Advertisement

The Ultimate Sacrifice for Truth

Share

Forty journalists, men and women, were killed last year while--and often specifically for--pursuing the truth. Risk comes with the assignment. In the last decade of the 20th century, 61 journalists were killed covering the Balkan wars alone. The number in the Vietnam War was 31.

The toll, particularly the targeting of specific journalists and media, is a direct assault on press freedom and aimed at suppressing the free flow of information.

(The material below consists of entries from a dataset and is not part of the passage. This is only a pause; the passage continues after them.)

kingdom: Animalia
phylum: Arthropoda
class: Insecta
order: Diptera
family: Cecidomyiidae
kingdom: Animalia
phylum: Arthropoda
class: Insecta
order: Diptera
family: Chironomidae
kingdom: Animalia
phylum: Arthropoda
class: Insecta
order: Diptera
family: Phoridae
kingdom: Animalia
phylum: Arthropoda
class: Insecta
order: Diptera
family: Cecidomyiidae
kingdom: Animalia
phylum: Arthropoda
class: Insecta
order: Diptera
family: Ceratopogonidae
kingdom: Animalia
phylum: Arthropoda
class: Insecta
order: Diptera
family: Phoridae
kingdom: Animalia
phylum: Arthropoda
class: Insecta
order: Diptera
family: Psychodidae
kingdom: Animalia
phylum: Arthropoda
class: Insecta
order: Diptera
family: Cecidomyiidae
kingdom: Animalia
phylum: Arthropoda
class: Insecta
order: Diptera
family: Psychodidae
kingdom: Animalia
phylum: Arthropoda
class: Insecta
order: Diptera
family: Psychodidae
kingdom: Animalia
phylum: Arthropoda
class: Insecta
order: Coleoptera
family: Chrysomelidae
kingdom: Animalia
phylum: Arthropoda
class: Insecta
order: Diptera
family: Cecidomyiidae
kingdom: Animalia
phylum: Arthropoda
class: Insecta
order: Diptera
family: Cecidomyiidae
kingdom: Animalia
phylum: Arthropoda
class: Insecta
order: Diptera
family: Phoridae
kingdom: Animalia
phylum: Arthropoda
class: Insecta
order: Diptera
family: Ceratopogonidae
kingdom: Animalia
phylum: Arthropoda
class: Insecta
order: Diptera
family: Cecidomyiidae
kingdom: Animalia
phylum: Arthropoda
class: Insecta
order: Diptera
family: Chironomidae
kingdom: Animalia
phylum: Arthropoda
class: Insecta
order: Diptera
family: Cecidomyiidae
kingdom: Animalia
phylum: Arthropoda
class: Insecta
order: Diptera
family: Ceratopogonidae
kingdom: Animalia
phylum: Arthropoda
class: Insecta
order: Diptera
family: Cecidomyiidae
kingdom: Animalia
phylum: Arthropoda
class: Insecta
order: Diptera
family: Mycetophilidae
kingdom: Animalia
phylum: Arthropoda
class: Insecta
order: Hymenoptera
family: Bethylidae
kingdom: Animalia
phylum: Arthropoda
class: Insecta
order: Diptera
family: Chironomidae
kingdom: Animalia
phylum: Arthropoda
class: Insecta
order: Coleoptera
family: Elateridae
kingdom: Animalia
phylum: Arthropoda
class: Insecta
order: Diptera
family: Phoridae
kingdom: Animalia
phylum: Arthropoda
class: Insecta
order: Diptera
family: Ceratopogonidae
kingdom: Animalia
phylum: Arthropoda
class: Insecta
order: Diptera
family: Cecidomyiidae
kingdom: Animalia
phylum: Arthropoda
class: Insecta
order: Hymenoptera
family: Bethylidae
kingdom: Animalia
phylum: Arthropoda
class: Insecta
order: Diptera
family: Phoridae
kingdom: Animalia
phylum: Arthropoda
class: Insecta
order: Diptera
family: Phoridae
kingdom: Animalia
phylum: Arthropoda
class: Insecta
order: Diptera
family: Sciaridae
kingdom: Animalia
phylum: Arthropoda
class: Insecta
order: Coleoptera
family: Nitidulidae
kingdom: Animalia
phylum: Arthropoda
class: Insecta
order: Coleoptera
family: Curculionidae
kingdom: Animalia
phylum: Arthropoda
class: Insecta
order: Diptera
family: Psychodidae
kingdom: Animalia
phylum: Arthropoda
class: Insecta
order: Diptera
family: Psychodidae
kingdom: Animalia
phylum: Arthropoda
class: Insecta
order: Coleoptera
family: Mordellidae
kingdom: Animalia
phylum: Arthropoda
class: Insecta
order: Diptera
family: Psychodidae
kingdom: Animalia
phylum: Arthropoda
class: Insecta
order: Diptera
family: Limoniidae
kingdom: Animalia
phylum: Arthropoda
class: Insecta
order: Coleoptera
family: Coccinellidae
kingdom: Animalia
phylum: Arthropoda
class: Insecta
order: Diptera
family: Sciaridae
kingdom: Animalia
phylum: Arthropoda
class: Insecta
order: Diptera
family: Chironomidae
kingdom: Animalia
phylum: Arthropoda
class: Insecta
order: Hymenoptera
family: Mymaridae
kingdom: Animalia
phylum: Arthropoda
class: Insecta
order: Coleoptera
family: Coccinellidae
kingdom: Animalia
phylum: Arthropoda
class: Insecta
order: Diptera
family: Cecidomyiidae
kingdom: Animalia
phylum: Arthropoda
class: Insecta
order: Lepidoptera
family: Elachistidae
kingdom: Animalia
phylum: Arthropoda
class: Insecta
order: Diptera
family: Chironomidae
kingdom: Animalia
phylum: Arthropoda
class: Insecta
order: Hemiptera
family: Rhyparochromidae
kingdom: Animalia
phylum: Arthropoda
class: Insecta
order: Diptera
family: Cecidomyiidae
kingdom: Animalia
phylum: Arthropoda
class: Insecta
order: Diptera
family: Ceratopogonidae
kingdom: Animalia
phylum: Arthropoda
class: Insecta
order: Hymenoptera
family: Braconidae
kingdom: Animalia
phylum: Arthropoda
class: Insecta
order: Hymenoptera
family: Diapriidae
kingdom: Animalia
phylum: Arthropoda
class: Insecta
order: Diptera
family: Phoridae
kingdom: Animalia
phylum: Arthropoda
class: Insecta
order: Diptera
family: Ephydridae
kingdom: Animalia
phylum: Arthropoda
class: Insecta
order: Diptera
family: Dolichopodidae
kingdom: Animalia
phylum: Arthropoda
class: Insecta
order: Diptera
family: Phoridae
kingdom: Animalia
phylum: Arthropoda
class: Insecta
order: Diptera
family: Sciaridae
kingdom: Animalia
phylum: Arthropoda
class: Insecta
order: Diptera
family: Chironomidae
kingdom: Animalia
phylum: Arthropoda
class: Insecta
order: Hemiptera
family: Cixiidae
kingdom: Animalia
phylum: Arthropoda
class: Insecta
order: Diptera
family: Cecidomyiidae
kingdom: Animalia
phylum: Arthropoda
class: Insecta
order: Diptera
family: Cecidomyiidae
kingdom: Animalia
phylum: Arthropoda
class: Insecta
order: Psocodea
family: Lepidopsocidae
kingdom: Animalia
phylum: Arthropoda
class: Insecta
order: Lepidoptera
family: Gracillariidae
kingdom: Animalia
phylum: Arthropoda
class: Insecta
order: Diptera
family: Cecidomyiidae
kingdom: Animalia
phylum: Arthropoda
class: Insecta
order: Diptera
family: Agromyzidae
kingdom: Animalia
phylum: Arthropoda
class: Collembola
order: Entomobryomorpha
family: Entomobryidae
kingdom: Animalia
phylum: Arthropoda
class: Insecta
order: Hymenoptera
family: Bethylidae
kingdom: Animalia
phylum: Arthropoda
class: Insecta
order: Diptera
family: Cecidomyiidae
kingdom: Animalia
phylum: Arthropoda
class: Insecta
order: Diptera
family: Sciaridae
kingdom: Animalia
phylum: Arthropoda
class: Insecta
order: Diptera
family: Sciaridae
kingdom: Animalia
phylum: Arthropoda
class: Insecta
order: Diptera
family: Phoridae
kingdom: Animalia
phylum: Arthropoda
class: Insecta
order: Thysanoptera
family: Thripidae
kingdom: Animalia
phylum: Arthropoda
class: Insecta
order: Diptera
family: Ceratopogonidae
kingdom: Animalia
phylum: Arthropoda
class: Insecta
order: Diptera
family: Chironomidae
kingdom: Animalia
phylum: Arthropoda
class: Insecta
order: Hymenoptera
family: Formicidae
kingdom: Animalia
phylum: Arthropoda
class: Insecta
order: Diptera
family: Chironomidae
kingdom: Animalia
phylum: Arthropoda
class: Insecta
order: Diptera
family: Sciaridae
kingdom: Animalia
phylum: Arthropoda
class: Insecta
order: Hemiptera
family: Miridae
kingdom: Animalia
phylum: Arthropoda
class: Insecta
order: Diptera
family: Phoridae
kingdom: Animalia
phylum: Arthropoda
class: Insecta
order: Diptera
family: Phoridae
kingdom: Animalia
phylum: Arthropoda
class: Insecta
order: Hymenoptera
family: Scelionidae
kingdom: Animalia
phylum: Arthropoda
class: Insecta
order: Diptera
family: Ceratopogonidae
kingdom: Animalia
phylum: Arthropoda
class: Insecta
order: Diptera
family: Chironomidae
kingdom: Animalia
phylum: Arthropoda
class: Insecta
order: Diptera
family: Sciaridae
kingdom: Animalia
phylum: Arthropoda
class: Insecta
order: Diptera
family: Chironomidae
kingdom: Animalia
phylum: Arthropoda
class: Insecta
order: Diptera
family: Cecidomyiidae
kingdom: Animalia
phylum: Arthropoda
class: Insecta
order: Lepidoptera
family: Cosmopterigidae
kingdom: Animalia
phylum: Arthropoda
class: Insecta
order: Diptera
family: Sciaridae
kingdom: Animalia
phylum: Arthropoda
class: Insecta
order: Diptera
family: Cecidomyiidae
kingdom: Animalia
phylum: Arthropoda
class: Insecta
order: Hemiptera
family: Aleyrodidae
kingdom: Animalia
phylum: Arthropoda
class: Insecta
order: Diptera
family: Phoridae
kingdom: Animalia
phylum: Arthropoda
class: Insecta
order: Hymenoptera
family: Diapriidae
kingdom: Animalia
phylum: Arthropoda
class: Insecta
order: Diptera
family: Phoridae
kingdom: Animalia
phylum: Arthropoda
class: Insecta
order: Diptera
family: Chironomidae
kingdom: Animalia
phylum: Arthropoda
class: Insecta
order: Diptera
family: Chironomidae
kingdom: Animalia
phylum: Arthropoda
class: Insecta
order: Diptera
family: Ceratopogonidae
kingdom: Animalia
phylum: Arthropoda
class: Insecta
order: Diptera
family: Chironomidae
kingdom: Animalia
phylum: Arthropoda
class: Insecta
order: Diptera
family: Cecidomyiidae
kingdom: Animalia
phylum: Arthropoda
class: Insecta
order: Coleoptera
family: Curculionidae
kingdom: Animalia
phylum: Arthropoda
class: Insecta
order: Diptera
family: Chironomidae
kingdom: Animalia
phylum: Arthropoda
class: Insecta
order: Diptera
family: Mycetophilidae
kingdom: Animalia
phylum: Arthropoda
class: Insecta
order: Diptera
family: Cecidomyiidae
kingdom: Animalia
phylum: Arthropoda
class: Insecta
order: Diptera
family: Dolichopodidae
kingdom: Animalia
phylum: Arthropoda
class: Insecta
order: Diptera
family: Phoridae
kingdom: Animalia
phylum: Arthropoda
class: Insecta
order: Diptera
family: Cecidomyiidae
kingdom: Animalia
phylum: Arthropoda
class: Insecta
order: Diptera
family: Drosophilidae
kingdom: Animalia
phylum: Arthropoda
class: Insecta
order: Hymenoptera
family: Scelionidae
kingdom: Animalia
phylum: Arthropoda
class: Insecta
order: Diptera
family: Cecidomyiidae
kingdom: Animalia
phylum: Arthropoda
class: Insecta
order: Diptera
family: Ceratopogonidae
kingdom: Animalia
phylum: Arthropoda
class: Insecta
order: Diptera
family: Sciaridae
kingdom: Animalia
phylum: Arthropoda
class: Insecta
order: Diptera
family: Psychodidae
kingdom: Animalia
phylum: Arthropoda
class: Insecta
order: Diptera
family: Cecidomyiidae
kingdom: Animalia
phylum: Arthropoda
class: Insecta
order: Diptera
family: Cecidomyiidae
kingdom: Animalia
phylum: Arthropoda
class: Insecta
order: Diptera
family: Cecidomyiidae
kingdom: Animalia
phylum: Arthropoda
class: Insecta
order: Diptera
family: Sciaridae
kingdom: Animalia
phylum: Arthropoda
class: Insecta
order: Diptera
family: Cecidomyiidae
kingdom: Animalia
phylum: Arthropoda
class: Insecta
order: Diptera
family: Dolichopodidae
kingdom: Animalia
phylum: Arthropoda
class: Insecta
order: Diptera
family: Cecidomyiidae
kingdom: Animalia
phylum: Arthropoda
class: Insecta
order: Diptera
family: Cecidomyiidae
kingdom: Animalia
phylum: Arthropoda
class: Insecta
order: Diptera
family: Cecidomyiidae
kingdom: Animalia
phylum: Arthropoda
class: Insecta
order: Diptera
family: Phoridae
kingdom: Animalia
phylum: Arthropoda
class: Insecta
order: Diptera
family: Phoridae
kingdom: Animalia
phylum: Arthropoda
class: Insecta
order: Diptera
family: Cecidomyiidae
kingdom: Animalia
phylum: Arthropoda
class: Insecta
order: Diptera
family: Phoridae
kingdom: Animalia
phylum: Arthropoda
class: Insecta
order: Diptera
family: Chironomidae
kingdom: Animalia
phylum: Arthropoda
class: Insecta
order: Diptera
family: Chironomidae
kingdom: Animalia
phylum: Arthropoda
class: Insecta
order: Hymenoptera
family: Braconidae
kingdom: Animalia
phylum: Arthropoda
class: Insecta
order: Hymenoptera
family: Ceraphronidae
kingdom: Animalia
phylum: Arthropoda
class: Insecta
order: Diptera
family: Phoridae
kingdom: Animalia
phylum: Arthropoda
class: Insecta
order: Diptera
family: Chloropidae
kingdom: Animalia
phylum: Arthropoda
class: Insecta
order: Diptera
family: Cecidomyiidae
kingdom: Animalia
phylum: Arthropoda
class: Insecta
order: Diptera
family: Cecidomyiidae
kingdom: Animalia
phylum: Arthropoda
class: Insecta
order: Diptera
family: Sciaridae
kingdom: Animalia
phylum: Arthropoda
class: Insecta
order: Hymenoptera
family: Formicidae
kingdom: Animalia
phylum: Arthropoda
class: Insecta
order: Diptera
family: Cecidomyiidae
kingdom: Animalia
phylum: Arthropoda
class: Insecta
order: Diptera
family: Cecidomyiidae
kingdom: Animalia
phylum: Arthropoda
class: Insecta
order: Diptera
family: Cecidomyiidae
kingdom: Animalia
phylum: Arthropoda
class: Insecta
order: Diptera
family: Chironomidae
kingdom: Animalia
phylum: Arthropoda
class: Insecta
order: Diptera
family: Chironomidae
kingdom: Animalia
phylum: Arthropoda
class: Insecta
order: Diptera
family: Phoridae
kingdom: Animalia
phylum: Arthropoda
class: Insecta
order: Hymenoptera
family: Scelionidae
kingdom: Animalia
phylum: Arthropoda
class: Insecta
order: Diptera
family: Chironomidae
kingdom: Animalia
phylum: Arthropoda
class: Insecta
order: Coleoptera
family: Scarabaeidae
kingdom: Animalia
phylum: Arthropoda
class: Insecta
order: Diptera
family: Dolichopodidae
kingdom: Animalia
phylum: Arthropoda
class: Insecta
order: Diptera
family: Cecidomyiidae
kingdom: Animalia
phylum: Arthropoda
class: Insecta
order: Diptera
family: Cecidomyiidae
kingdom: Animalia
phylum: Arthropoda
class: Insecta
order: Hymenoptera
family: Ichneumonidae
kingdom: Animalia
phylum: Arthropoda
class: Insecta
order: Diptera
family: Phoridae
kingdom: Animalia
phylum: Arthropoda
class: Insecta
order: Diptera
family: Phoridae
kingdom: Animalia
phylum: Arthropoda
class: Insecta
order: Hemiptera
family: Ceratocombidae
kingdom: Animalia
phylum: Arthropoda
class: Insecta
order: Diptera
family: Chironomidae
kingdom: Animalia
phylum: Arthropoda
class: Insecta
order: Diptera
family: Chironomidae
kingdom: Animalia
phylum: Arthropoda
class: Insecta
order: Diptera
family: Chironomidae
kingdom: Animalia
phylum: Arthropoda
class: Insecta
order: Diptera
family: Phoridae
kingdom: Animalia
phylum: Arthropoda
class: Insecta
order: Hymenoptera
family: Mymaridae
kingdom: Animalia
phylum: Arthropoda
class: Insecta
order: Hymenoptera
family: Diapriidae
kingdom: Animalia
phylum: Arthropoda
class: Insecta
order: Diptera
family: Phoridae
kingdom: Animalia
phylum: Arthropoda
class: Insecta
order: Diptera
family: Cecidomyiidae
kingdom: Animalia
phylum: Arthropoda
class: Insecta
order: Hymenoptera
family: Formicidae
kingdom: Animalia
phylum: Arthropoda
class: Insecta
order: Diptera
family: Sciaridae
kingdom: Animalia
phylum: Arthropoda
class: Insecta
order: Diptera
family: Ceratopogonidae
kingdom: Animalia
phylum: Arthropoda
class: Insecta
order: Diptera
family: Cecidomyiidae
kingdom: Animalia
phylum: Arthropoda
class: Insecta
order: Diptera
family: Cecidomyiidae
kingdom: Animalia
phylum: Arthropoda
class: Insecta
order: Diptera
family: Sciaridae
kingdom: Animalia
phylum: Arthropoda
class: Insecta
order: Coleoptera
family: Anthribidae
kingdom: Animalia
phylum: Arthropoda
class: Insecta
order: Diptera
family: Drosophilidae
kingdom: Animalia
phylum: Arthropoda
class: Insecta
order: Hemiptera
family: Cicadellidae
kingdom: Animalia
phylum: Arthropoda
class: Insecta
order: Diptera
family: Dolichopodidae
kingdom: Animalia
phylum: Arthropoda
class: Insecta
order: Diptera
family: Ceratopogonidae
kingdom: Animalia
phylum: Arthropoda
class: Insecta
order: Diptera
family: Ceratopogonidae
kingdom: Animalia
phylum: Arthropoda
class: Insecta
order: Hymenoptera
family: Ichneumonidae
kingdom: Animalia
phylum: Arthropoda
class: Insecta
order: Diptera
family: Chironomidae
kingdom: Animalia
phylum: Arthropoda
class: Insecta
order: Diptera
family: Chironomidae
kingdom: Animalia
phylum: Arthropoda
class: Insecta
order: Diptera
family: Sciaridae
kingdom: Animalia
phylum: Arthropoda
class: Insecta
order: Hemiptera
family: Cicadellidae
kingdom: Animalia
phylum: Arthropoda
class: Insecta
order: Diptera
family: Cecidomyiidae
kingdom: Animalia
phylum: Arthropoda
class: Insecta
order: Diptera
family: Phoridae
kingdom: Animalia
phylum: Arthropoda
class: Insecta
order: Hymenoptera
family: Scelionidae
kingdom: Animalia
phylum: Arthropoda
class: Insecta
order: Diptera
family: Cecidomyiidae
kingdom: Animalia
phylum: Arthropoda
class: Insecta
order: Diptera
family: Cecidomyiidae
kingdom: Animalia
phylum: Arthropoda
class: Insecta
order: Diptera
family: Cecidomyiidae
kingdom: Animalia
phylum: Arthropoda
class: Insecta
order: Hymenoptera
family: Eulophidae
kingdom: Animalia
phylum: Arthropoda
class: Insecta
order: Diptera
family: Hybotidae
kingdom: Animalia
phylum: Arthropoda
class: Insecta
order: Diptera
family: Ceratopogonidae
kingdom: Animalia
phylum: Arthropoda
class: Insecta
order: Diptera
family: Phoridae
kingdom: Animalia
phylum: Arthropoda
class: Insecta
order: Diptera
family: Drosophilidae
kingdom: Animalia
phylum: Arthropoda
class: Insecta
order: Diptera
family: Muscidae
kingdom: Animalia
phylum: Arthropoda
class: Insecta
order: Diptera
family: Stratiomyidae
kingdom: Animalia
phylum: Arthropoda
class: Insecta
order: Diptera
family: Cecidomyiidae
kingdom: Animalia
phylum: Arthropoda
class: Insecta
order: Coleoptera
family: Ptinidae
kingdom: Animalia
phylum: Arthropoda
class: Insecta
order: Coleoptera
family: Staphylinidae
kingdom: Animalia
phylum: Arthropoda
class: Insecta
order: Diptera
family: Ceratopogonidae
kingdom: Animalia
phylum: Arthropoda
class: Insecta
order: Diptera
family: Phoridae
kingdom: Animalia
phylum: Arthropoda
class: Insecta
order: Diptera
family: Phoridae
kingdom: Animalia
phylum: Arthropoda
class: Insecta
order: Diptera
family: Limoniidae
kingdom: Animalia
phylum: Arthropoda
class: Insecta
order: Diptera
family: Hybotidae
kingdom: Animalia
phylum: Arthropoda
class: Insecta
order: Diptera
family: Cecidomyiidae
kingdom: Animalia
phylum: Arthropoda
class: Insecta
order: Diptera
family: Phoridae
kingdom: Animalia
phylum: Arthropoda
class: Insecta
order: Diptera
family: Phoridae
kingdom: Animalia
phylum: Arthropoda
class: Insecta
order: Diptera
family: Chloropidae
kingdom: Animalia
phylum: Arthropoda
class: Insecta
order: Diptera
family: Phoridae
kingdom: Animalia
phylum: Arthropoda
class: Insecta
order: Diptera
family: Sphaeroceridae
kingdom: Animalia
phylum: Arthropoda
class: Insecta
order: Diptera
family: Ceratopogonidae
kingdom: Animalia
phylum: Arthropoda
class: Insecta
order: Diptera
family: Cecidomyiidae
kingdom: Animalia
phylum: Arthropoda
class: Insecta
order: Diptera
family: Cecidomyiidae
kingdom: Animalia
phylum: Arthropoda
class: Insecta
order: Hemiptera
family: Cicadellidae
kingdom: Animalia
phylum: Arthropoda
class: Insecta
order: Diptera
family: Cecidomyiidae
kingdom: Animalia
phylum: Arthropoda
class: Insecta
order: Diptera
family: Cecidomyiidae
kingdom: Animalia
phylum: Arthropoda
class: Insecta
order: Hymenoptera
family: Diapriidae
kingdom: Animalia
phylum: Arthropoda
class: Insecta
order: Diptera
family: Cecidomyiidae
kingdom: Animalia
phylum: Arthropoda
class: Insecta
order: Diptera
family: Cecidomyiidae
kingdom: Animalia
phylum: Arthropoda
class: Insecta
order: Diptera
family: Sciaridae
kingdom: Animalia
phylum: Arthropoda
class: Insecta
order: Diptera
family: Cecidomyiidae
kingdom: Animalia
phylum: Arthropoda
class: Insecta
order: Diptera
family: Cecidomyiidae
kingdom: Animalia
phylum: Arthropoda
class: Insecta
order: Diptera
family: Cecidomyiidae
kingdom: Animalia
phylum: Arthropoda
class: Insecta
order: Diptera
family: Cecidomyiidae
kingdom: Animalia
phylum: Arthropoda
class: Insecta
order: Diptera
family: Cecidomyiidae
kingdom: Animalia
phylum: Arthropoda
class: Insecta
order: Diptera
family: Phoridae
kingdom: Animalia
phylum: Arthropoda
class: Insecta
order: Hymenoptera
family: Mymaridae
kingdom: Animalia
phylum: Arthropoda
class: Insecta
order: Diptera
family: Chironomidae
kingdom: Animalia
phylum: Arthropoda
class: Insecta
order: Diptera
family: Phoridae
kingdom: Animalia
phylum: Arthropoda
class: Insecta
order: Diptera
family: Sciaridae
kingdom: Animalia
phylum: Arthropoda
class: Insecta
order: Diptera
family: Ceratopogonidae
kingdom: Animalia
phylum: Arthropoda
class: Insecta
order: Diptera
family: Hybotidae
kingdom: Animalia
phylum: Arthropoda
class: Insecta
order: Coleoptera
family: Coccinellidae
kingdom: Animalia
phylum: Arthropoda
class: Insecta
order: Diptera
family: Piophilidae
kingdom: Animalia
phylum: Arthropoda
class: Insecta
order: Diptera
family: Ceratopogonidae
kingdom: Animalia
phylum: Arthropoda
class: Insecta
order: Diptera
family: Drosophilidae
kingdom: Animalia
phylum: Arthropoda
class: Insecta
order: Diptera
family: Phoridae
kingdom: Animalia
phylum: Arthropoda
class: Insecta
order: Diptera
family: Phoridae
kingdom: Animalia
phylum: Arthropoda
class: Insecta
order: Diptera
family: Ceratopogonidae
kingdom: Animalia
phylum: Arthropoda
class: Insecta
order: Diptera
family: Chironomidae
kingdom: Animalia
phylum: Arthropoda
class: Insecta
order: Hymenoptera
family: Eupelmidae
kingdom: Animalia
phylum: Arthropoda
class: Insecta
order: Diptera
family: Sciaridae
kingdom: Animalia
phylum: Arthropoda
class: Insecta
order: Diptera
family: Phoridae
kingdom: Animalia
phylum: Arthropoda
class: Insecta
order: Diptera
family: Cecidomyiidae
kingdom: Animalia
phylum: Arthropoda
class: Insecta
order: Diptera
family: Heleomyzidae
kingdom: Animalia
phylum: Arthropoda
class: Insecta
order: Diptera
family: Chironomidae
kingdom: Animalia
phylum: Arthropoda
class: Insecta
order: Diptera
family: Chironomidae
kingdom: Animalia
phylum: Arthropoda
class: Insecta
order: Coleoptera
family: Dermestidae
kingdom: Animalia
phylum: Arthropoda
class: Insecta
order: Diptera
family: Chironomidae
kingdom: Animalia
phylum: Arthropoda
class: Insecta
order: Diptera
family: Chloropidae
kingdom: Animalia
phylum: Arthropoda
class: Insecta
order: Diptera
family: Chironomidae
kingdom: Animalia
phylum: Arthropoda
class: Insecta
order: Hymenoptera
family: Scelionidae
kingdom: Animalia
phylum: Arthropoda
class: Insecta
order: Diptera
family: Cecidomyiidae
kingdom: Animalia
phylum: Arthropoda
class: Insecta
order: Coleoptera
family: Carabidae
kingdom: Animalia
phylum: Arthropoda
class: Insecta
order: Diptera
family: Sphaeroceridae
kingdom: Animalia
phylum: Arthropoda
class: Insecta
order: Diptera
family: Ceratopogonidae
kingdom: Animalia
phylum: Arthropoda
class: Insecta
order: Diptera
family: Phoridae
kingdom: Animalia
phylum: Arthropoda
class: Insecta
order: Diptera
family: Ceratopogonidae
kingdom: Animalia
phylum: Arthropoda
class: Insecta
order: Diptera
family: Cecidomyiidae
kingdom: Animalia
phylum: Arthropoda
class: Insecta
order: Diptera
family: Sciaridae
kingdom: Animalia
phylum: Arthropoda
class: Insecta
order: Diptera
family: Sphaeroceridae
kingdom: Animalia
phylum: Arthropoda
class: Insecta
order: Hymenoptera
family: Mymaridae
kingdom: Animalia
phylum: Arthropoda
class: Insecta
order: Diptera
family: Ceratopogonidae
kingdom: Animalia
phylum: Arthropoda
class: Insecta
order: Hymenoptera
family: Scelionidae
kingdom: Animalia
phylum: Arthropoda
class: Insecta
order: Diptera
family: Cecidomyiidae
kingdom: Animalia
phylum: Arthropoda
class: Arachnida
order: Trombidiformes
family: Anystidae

The killings increasingly are deliberate; the observer becomes the target. Colombian Jaime Garzon, a satirist in a dangerous country, was slain to silence his voice. In Sierra Leone last year, 10 journalists were hunted down after being targeted as “enemies” of the so-called Revolutionary United Front.

Advertisement

Taking risks is part of the job, and Americans have not been spared over the years.

For all these reasons, we support the initiative to rededicate the Freedom Forum Journalist Memorial that honors reporters and photographers killed pursuing the news. In a ceremony today in Arlington, Va., new names will be added to the monument, bringing the total to 1,369 journalists from around the world killed covering the news between 1812 and 1999.

This honor comes at a time of flagging public support for a free press. Polls show some Americans are turned off by excesses of some media. Abroad, the press has little support in the face of authoritarian governments and restrictive laws.

But the journalists honored today in Virginia took the risks that ultimately delivered the news that people need to make informed decisions about their lives. We stand in their shadows.